This recording shows the complete flow: navigating the App Home, adding knowledge with a URL via the quick link, and watching the Notion page appear with the full extracted content embedded.

Features Demonstrated

  • App Home Dashboard — The central management console with statistics and category overview
  • Quick Action Buttons — Five one-click actions: Kennis toevoegen, Lijst toevoegen, Digest maken, Digest Delen, Lijst Instellingen
  • Quick Add Knowledge — Add a knowledge item via the "Kennis toevoegen" button or global shortcut
  • URL Content Extraction — Paste a URL and YapHub automatically fetches, extracts, and embeds the full article content
  • Notion Sync & Page Embedding — Watch the knowledge item appear in Notion with the full extracted article embedded as markdown

YapHub lives entirely inside Slack.

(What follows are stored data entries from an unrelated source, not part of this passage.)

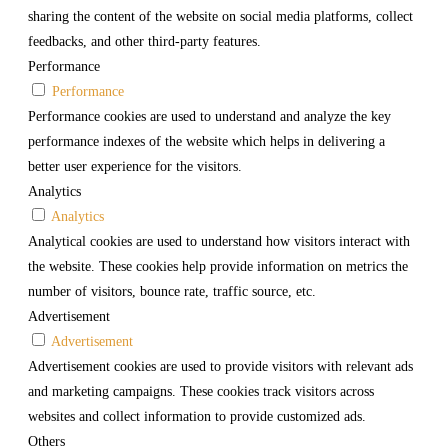
sharing the content of the website on social media platforms, collect
feedbacks, and other third-party features.
Performance
Performance
Performance cookies are used to understand and analyze the key
performance indexes of the website which helps in delivering a
better user experience for the visitors.
Analytics
Analytics
Analytical cookies are used to understand how visitors interact with
the website. These cookies help provide information on metrics the
number of visitors, bounce rate, traffic source, etc.
Advertisement
Advertisement
Advertisement cookies are used to provide visitors with relevant ads
and marketing campaigns. These cookies track visitors across
websites and collect information to provide customized ads.
Others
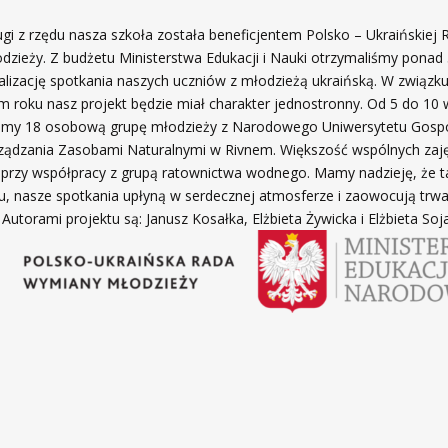
ugi z rzędu nasza szkoła została beneficjentem Polsko – Ukraińskiej 
zieży. Z budżetu Ministerstwa Edukacji i Nauki otrzymaliśmy ponad 
ealizację spotkania naszych uczniów z młodzieżą ukraińską. W związk
ym roku nasz projekt będzie miał charakter jednostronny. Od 5 do 10 
iemy 18 osobową grupę młodzieży z Narodowego Uniwersytetu Gosp
ządzania Zasobami Naturalnymi w Rivnem. Większość wspólnych zaj
, przy współpracy z grupą ratownictwa wodnego. Mamy nadzieję, że t
u, nasze spotkania upłyną w serdecznej atmosferze i zaowocują trw
 Autorami projektu są: Janusz Kosałka, Elżbieta Żywicka i Elżbieta Soja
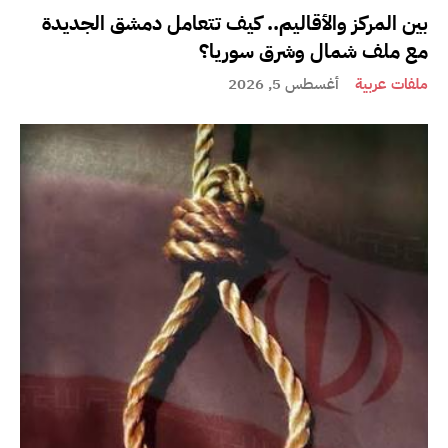
بين المركز والأقاليم.. كيف تتعامل دمشق الجديدة
مع ملف شمال وشرق سوريا؟
ملفات عربية
أغسطس 5, 2026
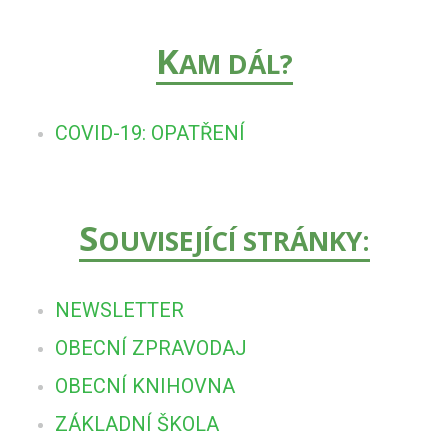
K
AM DÁL?
COVID-19: OPATŘENÍ
S
OUVISEJÍCÍ STRÁNKY:
NEWSLETTER
OBECNÍ ZPRAVODAJ
OBECNÍ KNIHOVNA
ZÁKLADNÍ ŠKOLA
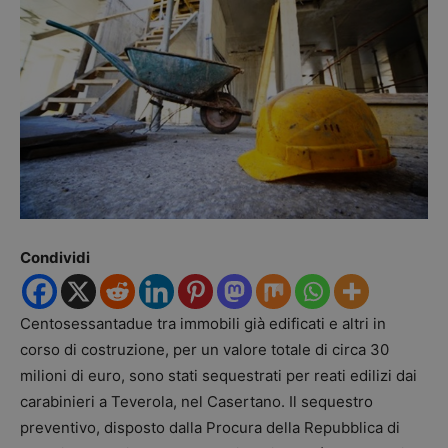
Condividi
Centosessantadue tra immobili già edificati e altri in
corso di costruzione, per un valore totale di circa 30
milioni di euro, sono stati sequestrati per reati edilizi dai
carabinieri a Teverola, nel Casertano. Il sequestro
preventivo, disposto dalla Procura della Repubblica di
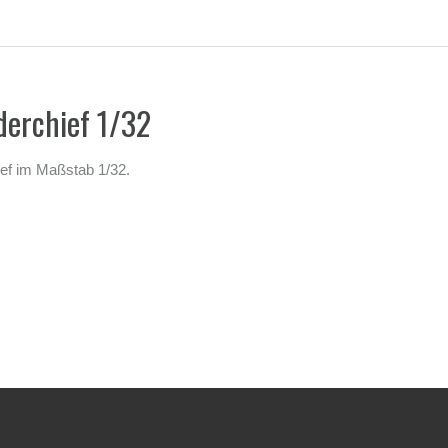
derchief 1/32
ief im Maßstab 1/32.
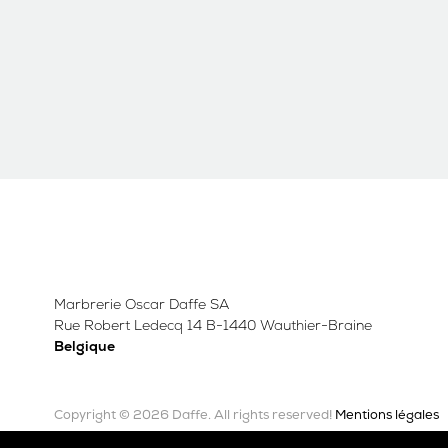
Marbrerie Oscar Daffe SA
Rue Robert Ledecq 14 B-1440 Wauthier-Braine
Belgique
Copyright © 2026 Daffe.
Mentions légales
All rights reserved!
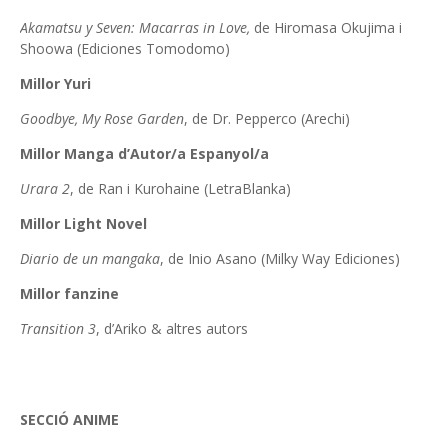
Akamatsu y Seven: Macarras in Love,
de Hiromasa Okujima i
Shoowa (Ediciones Tomodomo)
Millor Yuri
Goodbye, My Rose Garden
, de Dr. Pepperco (Arechi)
Millor Manga d’Autor/a Espanyol/a
Urara 2
, de Ran i Kurohaine (LetraBlanka)
Millor Light Novel
Diario de un mangaka
, de Inio Asano (Milky Way Ediciones)
Millor fanzine
Transition 3
, d’Ariko & altres autors
SECCIÓ ANIME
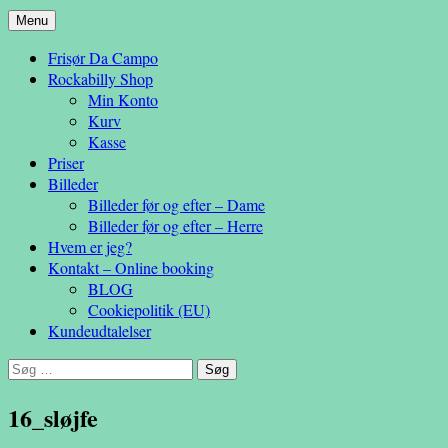
Hop
Menu
– en anderledes frisøroplevelse
til
Da Campo
Frisør Da Campo
indhold
Rockabilly Shop
Min Konto
Kurv
Kasse
Priser
Billeder
Billeder før og efter – Dame
Billeder før og efter – Herre
Hvem er jeg?
Kontakt – Online booking
BLOG
Cookiepolitik (EU)
Kundeudtalelser
Søg
efter:
16_sløjfe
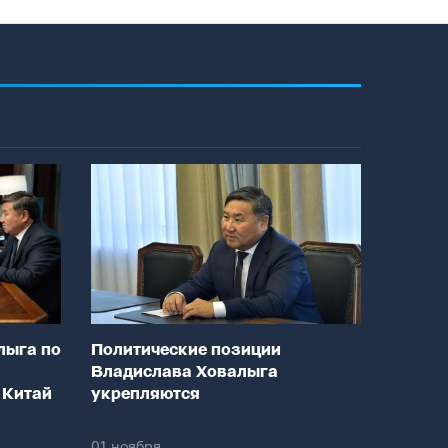
лыга по
Политические позиции
Владислава Ховалыга
 Китай
укрепляются
01 ноября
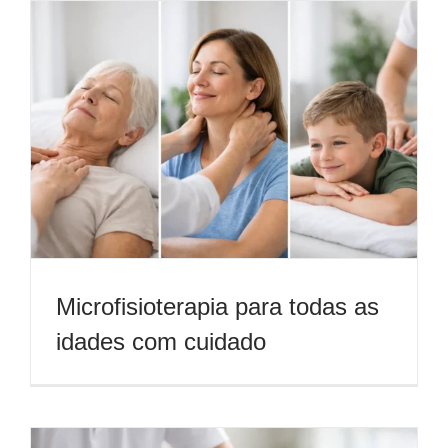
Microfisioterapia para todas as
idades com cuidado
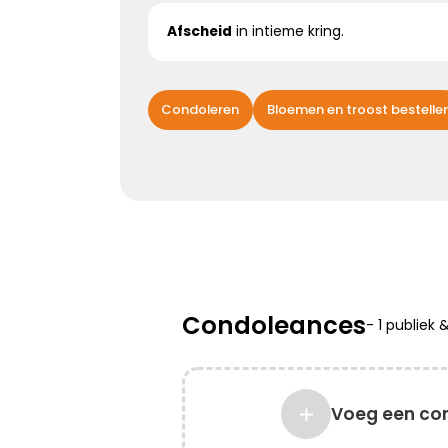
Afscheid
in intieme kring.
Kies dit gedicht
Condoleren
Bloemen en troost bestelle
Bijzonder persoon gemist
De wereld mist een heel bijzonder iemand.
Een dierbaar, geliefd persoon.
Uniek en onvervangbaar.
Veel sterkte toegewenst!
Condoleances
-
1 publiek
Kies dit gedicht
Voeg een co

The App Home tab serves as the central dashboard, and users interact with the system through message shortcuts, global shortcuts, and App Home buttons.

App Home Dashboard

The App Home tab is the primary interface. It's dynamically rebuilt every time a user opens it, showing real-time data from the backend.

What Users See

  1. Welcome Header — Personalised greeting: "Welkom bij Yappa Info Hub"
  2. Quick Action Buttons — One-click access to common actions:
    • Kennis toevoegen (Add Knowledge) — Opens the knowledge entry form
    • Lijst toevoegen (Add List) — Creates a new category
    • Digest maken (Create Digest) — Generates a digest for a category
    • Digest Delen (Share Digest) — Distributes a digest to subscribers
    • Lijst Instellingen (List Settings) — Configure category digest preferences
  3. Statistics — Shows total knowledge items and category count
  4. Category List — Each category displays its icon, name, item/digest counts, and an overflow menu with contextual actions

Quick Add Knowledge

Clicking "Kennis toevoegen" opens a modal with:

  • Titel (Title) — required, a descriptive name for the knowledge item
  • Inhoud (Content) — optional notes or context
  • Lijst (List) — dropdown to select which category to file it under
  • Tags — comma-separated tags for discoverability
  • URL — paste any article link for automatic content extraction

URL Content Extraction

When you paste a URL into the knowledge form, the backend automatically:

  1. Fetches the page via HTTP request
  2. Detects the content type (HTML, PDF, etc.)
  3. Extracts readable text from the HTML, stripping navigation, ads, and boilerplate
  4. Falls back to Jina Reader (r.jina.ai) for JavaScript-rendered or Cloudflare-protected pages
  5. Merges the extracted content with any notes you typed in the Content field
  6. Resolves the page title automatically if you left the Title field as default

Notion Sync & Page Embedding

The moment you click "Toevoegen", YapHub:

  1. Saves the knowledge item to the local database
  2. Creates a corresponding Notion page with all fields: title, content, tags, category, URL, metadata
  3. Embeds the full extracted article content as formatted markdown directly in the Notion page body
  4. Returns the Notion link in your DM confirmation

Message Shortcut

The "Add to YapHub" message action (available via the three-dot menu on any Slack message) lets users save any message as knowledge:

  1. User clicks ⋮ on a Slack message → selects "Add to YapHub"
  2. A modal opens, pre-filled with the message text
  3. If the message contains a URL, it's automatically extracted and pre-filled
  4. User adds a title, selects a category, and optionally adds tags
  5. On submit, the knowledge item is created, URL content is extracted, and everything syncs to Notion

Global Shortcut

The "Quick Add to YapHub" global shortcut (accessible from the search bar ⚡ icon) opens a blank knowledge entry form:

  1. User triggers the global shortcut
  2. A blank Add Knowledge modal opens
  3. User fills in title, content, optional URL, tags, and category
  4. On submit, the knowledge item is created and synced to Notion

Architecture

All Slack interactions are stateless — each event triggers fresh API calls to the Symfony backend, which handles all business logic and data persistence.